### About this task:
Output every record exactly, and nothing more.
━━━━━━━━
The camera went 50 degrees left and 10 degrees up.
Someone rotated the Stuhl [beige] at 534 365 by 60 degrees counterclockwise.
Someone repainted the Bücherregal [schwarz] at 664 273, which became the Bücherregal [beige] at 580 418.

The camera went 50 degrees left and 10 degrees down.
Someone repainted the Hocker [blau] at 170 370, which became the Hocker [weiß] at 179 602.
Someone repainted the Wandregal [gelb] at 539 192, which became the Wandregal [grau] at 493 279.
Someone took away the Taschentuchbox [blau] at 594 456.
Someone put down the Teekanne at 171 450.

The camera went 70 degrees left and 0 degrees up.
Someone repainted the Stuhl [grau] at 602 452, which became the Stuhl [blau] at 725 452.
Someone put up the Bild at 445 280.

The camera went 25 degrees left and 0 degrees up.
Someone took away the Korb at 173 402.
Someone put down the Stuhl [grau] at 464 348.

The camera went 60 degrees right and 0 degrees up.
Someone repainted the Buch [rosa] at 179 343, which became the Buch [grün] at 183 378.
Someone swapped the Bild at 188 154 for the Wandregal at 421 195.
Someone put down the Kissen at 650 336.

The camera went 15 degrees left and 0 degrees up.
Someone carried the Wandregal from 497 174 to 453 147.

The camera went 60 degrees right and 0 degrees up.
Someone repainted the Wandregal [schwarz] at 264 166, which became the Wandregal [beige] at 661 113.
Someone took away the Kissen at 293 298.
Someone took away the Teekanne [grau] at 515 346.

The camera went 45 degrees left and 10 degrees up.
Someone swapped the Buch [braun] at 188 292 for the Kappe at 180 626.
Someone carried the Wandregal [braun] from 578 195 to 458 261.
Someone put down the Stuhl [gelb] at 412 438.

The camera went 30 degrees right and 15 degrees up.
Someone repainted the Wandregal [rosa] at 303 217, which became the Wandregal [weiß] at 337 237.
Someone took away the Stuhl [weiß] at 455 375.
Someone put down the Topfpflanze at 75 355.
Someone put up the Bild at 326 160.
━━━━━━━━
### Written response:
The camera went 50 degrees left and 10 degrees up.
Someone rotated the Stuhl [beige] at 534 365 by 60 degrees counterclockwise.
Someone repainted the Bücherregal [schwarz] at 664 273, which became the Bücherregal [beige] at 580 418.

The camera went 50 degrees left and 10 degrees down.
Someone repainted the Hocker [blau] at 170 370, which became the Hocker [weiß] at 179 602.
Someone repainted the Wandregal [gelb] at 539 192, which became the Wandregal [grau] at 493 279.
Someone took away the Taschentuchbox [blau] at 594 456.
Someone put down the Teekanne at 171 450.

The camera went 70 degrees left and 0 degrees up.
Someone repainted the Stuhl [grau] at 602 452, which became the Stuhl [blau] at 725 452.
Someone put up the Bild at 445 280.

The camera went 25 degrees left and 0 degrees up.
Someone took away the Korb at 173 402.
Someone put down the Stuhl [grau] at 464 348.

The camera went 60 degrees right and 0 degrees up.
Someone repainted the Buch [rosa] at 179 343, which became the Buch [grün] at 183 378.
Someone swapped the Bild at 188 154 for the Wandregal at 421 195.
Someone put down the Kissen at 650 336.

The camera went 15 degrees left and 0 degrees up.
Someone carried the Wandregal from 497 174 to 453 147.

The camera went 60 degrees right and 0 degrees up.
Someone repainted the Wandregal [schwarz] at 264 166, which became the Wandregal [beige] at 661 113.
Someone took away the Kissen at 293 298.
Someone took away the Teekanne [grau] at 515 346.

The camera went 45 degrees left and 10 degrees up.
Someone swapped the Buch [braun] at 188 292 for the Kappe at 180 626.
Someone carried the Wandregal [braun] from 578 195 to 458 261.
Someone put down the Stuhl [gelb] at 412 438.

The camera went 30 degrees right and 15 degrees up.
Someone repainted the Wandregal [rosa] at 303 217, which became the Wandregal [weiß] at 337 237.
Someone took away the Stuhl [weiß] at 455 375.
Someone put down the Topfpflanze at 75 355.
Someone put up the Bild at 326 160.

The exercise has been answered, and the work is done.